═══ Provided records ═══

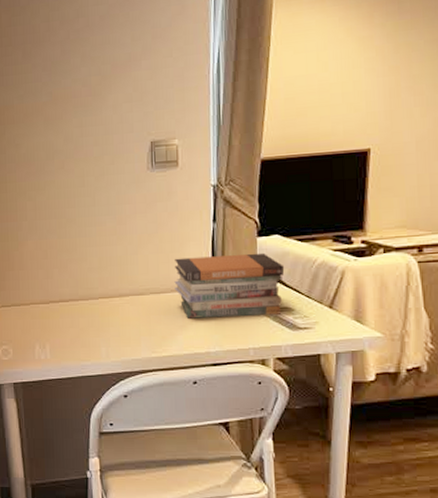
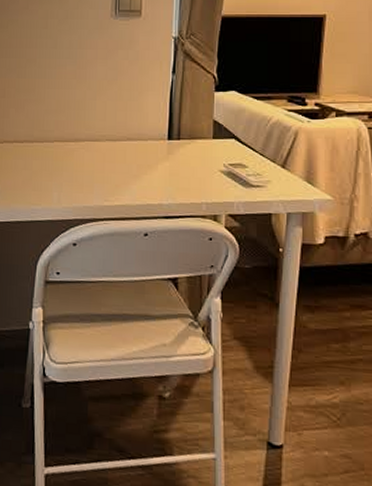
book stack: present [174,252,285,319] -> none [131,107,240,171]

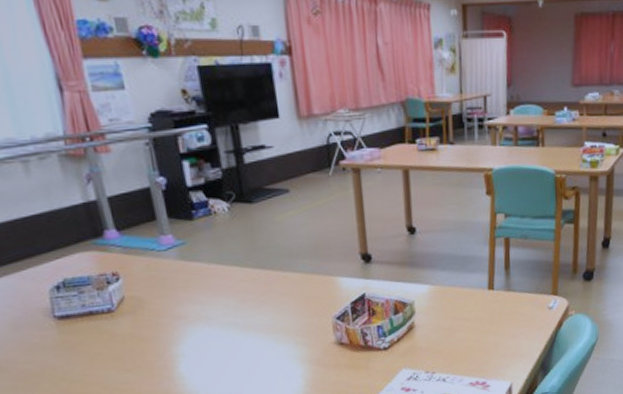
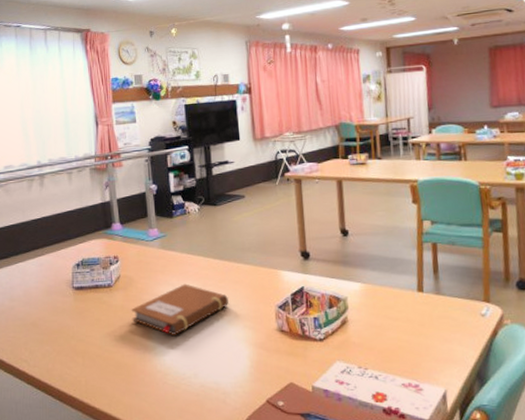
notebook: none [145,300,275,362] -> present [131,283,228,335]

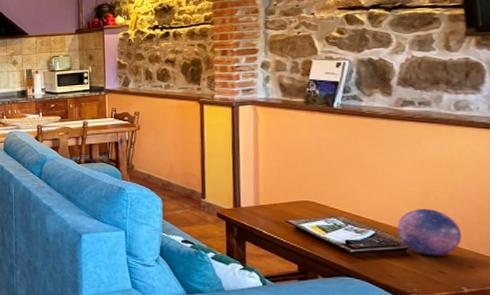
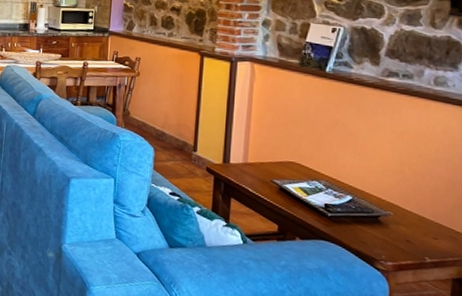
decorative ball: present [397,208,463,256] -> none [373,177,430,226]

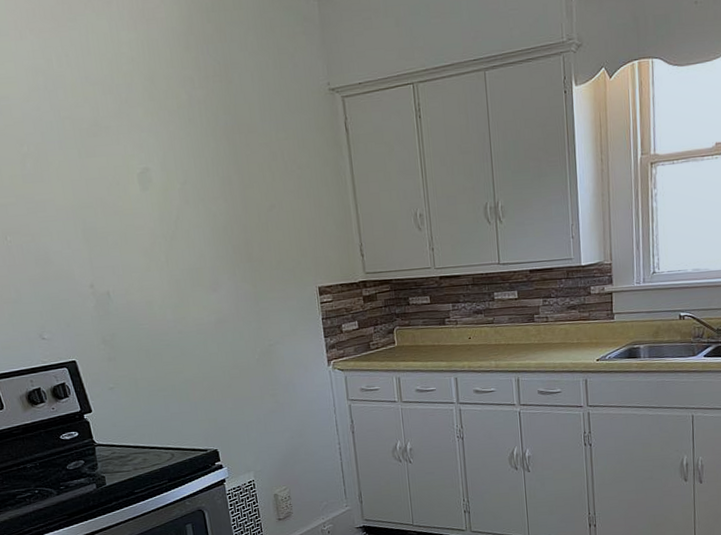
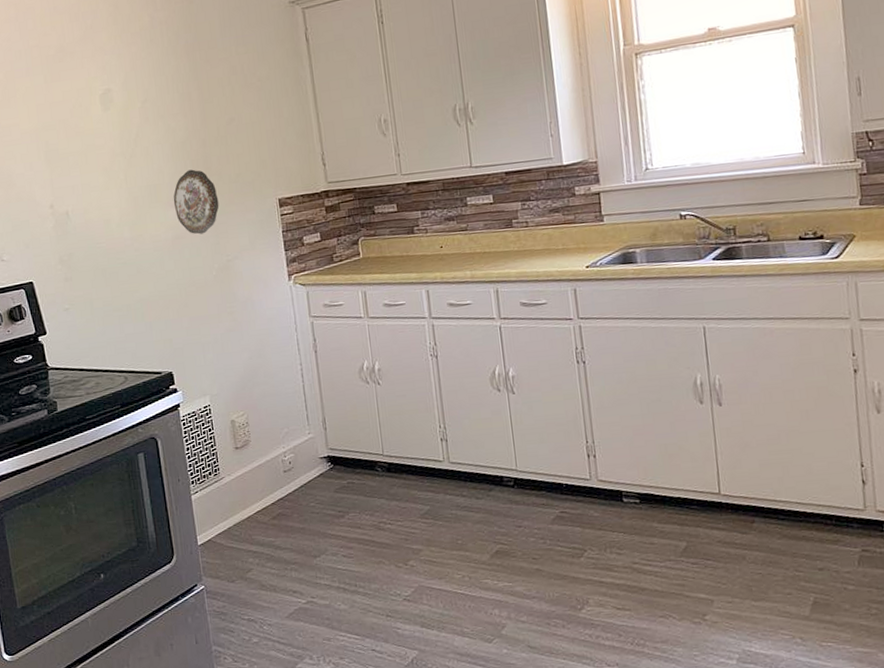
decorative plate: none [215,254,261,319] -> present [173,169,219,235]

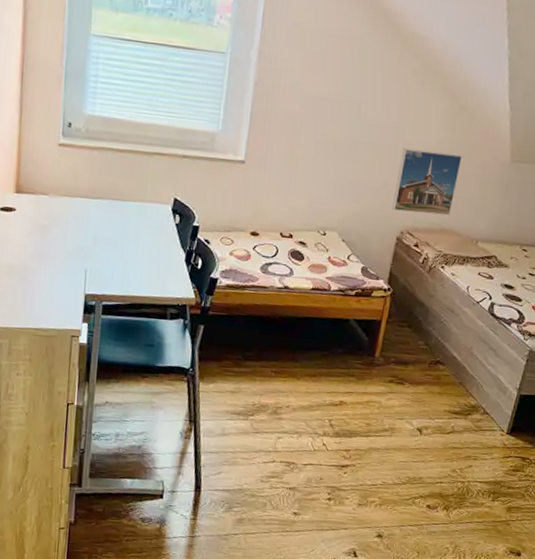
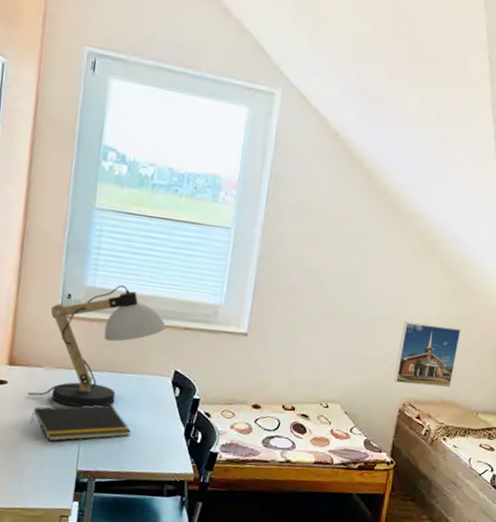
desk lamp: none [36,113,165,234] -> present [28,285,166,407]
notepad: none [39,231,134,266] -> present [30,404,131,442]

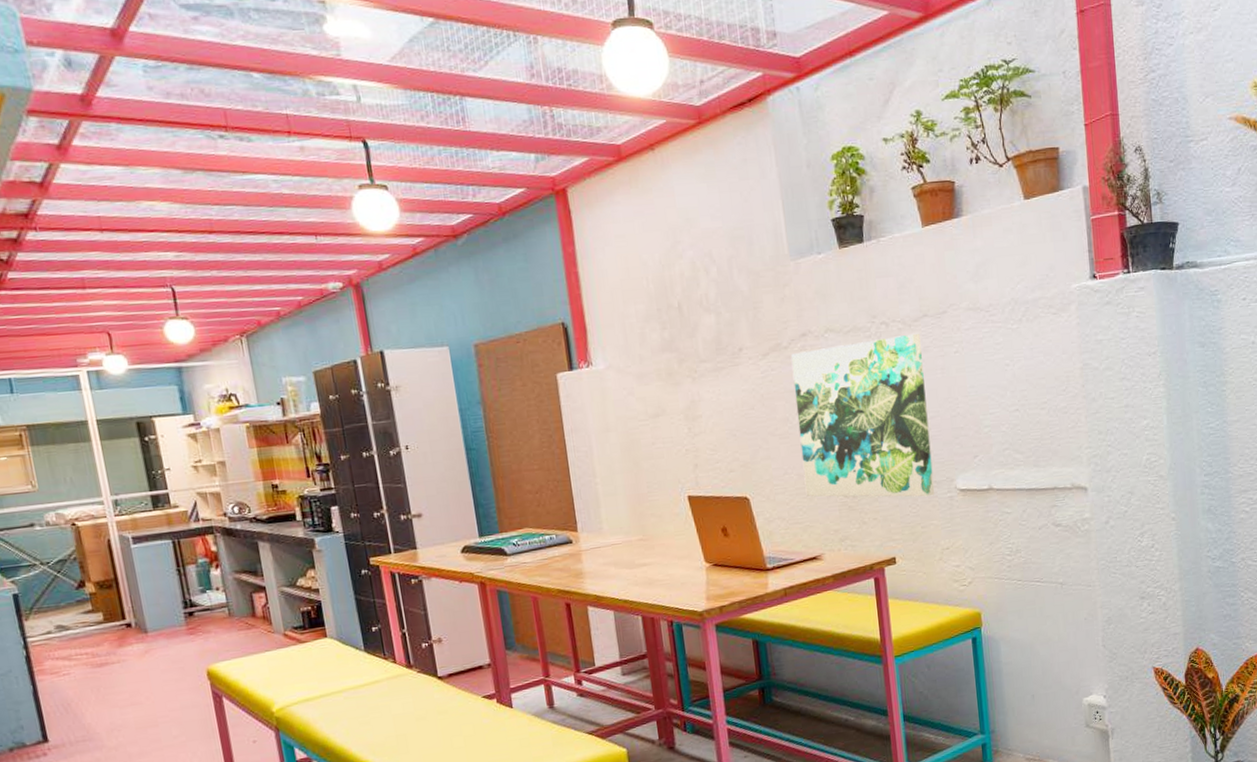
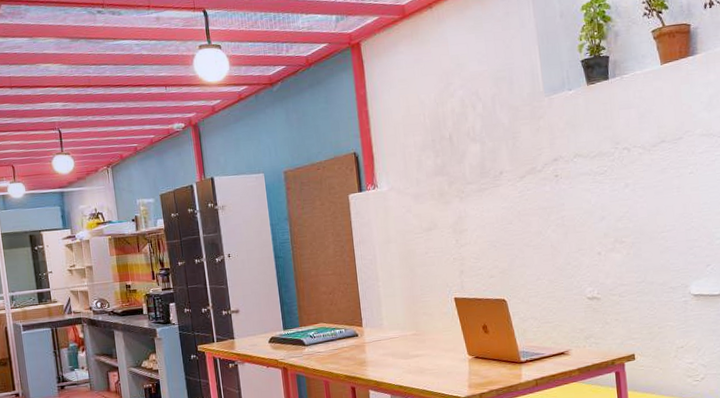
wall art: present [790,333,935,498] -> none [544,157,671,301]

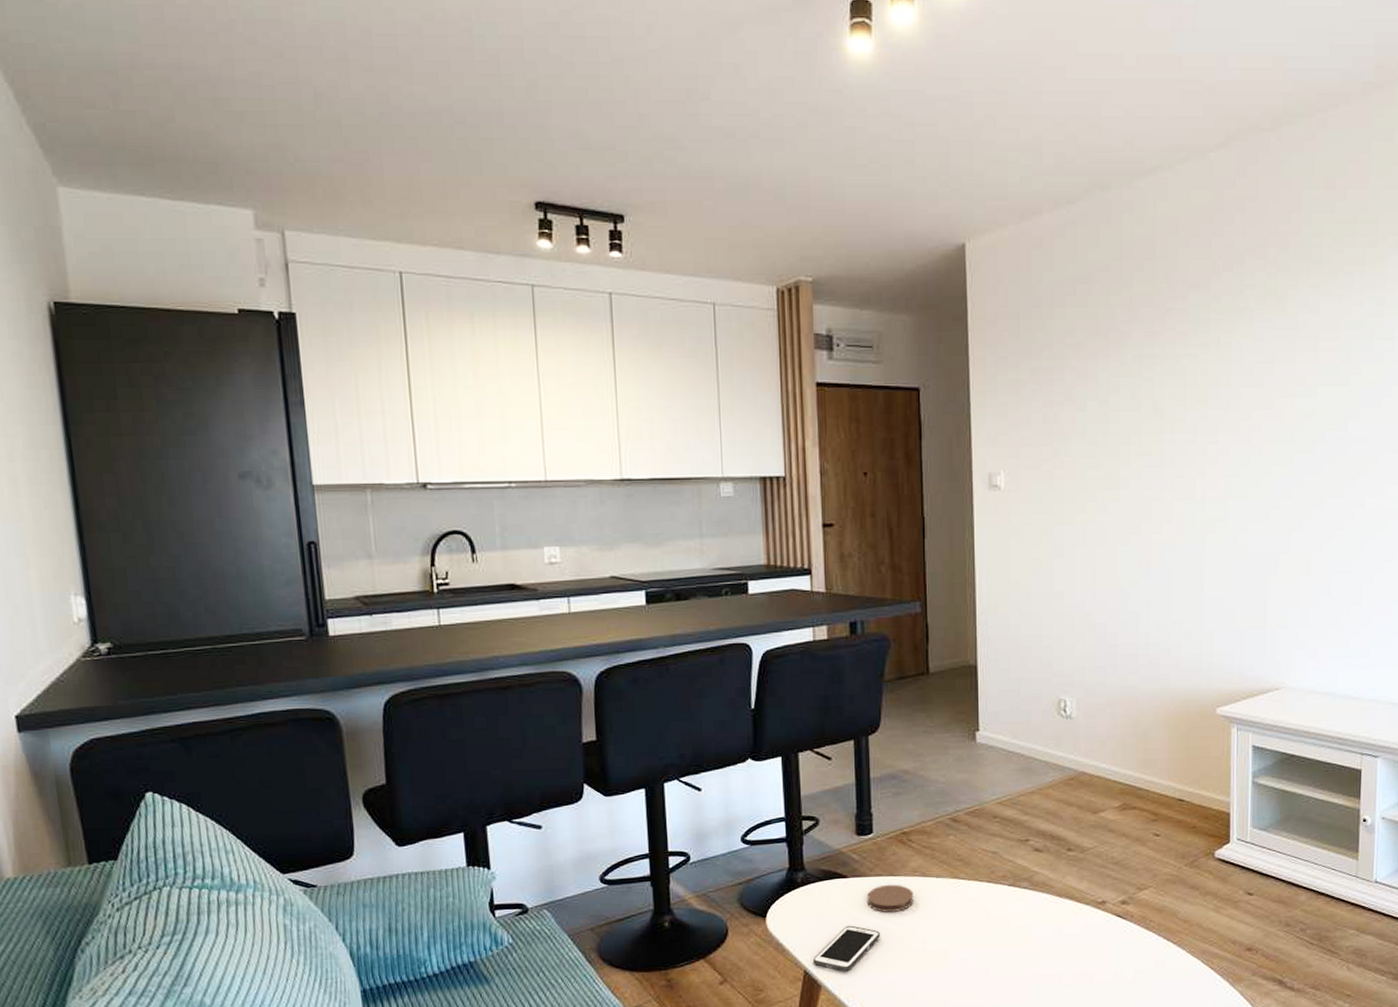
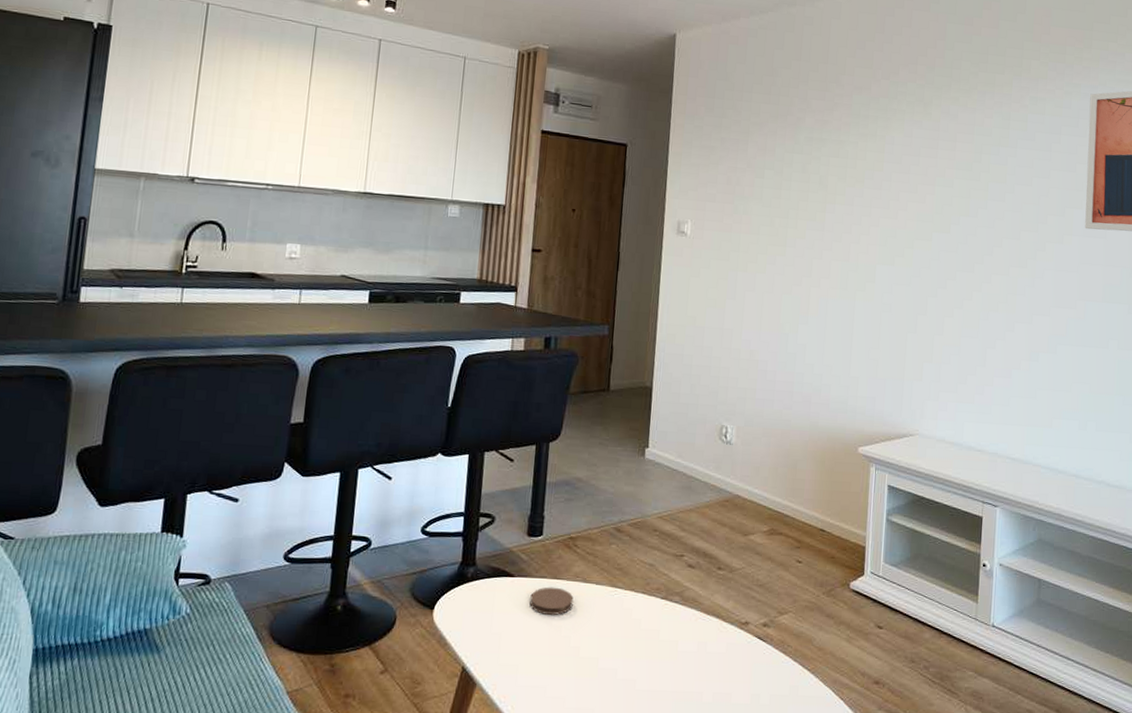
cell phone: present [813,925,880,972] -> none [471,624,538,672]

═══

Find the lines above holding the word "decorative" and show them.

decorative ball: present [397,208,463,256] -> none [373,177,430,226]
decorative plate: none [215,254,261,319] -> present [173,169,219,235]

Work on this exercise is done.